Cocktail made with fermented pumpkin at Chauhan in Nashville
Typically, the endgame for a cocktail is consistency. No matter which bartender is shaking it up or if thirsty imbibers are lined up one, two or three deep at the bar, the same drink on the menu should always look and taste the same. Except when you are dealing with living ingredients, that is.
At Chauhan Ale & Masala House, a restaurant in Nashville serving up creative, modern Indian cuisine, a live cocktail program featuring libations with seasonal fermented ingredients offers guests the exact opposite of consistency, as well as the experience of witnessing firsthand how the process of using a component that never tastes the same from day to day changes a drink’s aroma, flavor and overall essence.
“The flavor profile is always evolving,” says chef Tom Eckert. “It can start off sweet, then change to salty and finish almost beer-like. “There’s something extremely exciting knowing that this drink is alive.”
It all began as a way to better incorporate the kitchen into the backbar, says mixologist Christen McClure. “This is ultimately about collaboration between the artistry that fuels both [the] cuisine and bar program,” she says. “I believe the best way to help marry the two is to borrow from each other.” Whiskey always tastes like whiskey, she says, no matter when you taste it or what you add to it. But the stages of fermentation offer up a fresh, fascinating challenge every day. “It’s like getting something brand new in every stage, and I adjust the specs often to keep the integrity of those changes intact.”
Im-Peached cocktail made with fermented peach
Imagine, for example, mixing up a relatively simple drink like a Gimlet, but every day the lime juice picks up different nuances: more or less acidity or salinity, a citrus-forward, earthy or yeasty flavor and maybe even a different shade of green (or even another hue entirely). You’d have to continuously adapt the amount of gin and simple syrup (and whatever other ingredients you were using, were it a riff on an original) to keep it in balance and keep guests wanting to drink it.
The staff rotates ingredients every month, which are used in a featured drink on “The Trappist Series” section of the menu. A few months ago, they fermented and juiced late-summer peaches for their Im-Peached cocktail that were mixed with Rittenhouse rye, spiced honey syrup, lemon juice, egg white and Angostura bitters.
Cocktail made with fermented pumpkin
As the season evolved, they turned to lacto-fermenting pumpkins, which were ready to use after being submerged in a salt brine for approximately two weeks. They were muddled with lemon, shaken with spiced honey, a house-made chai-infused bourbon, cinnamon sugar and egg white and garnished with diced pumpkin and garam masala. Next on the menu are going to be tart and tangy cranberries.
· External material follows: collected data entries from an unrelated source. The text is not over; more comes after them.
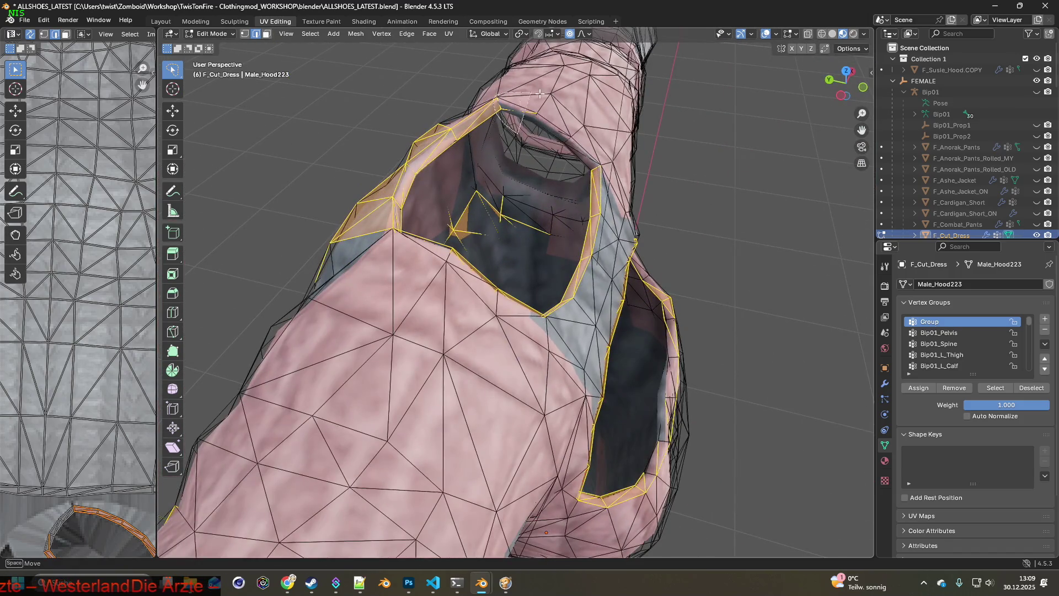
pyautogui.moveTo(610, 176)
pyautogui.mouseDown(button='middle')
pyautogui.moveTo(579, 142)
pyautogui.moveTo(488, 116)
pyautogui.moveTo(499, 127)
pyautogui.moveTo(442, 160)
pyautogui.moveTo(560, 213)
pyautogui.moveTo(522, 230)
pyautogui.mouseUp(button='middle')
pyautogui.moveTo(484, 266)
pyautogui.mouseDown()
pyautogui.moveTo(554, 309)
pyautogui.moveTo(516, 377)
pyautogui.moveTo(408, 404)
pyautogui.moveTo(339, 387)
pyautogui.moveTo(297, 325)
pyautogui.mouseUp()
pyautogui.moveTo(297, 324)
pyautogui.mouseDown(button='middle')
pyautogui.moveTo(374, 318)
pyautogui.moveTo(428, 289)
pyautogui.moveTo(465, 291)
pyautogui.moveTo(463, 279)
pyautogui.moveTo(364, 303)
pyautogui.mouseUp(button='middle')
# Add edges near the upper arm to the selection and turn on X-ray.
pyautogui.moveTo(358, 305); pyautogui.dragTo(472, 389)
pyautogui.moveTo(472, 390)
pyautogui.mouseDown(button='middle')
pyautogui.moveTo(397, 315)
pyautogui.moveTo(291, 255)
pyautogui.mouseUp(button='middle')
pyautogui.moveTo(291, 256)
pyautogui.mouseDown()
pyautogui.moveTo(339, 292)
pyautogui.moveTo(331, 298)
pyautogui.mouseUp()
While McClure is hesitant to give up too many of her secrets, especially because the entire process can be quite unpredictable, she admits that not every fruit or vegetable ferments in the same way; variables can lead to unexpected results.
Gin cocktail made with fermented cranberry, amchur and spiced honey
“Peach fermented much differently than pumpkin or squash; sugars and environment can accelerate or slow the process significantly,” she says. It’s much the same way that super ripe wine grapes will ferment at a more rapid rate in a warm Mendoza climate than those with a lower sugar content will do in a cooler Burgundian one.
But regardless of the resulting flavors, McClure can undoubtedly use them in a drink. “Most of the time, when developing a cocktail, I’m trying to mix ingredients to taste a certain way,” she says. “In this instance, I build flavors around what’s already there. I taste with an open mind and let the fermentation guide me.” Often, that means tweaking and tasting daily to make sure the drink is palatable and tasty.
Guests at Chauhan are known to return to experience the changes that have happened in the drink since the last time they ordered it, which is why the program is such a success. So with kombucha, kimchi and other fermented things being touted for their digestive and other health benefits, are these drinks good for you?
McClure says fermentation has been used for millennia for its healing and health benefits, but for her, it’s more about offering up a unique and enjoyable cocktail. “It’s a variable experience that will engage our guests and give them a front seat on this wild ride,” she says. “What a perfect metaphor for life—constantly changing and taking surprising turns.”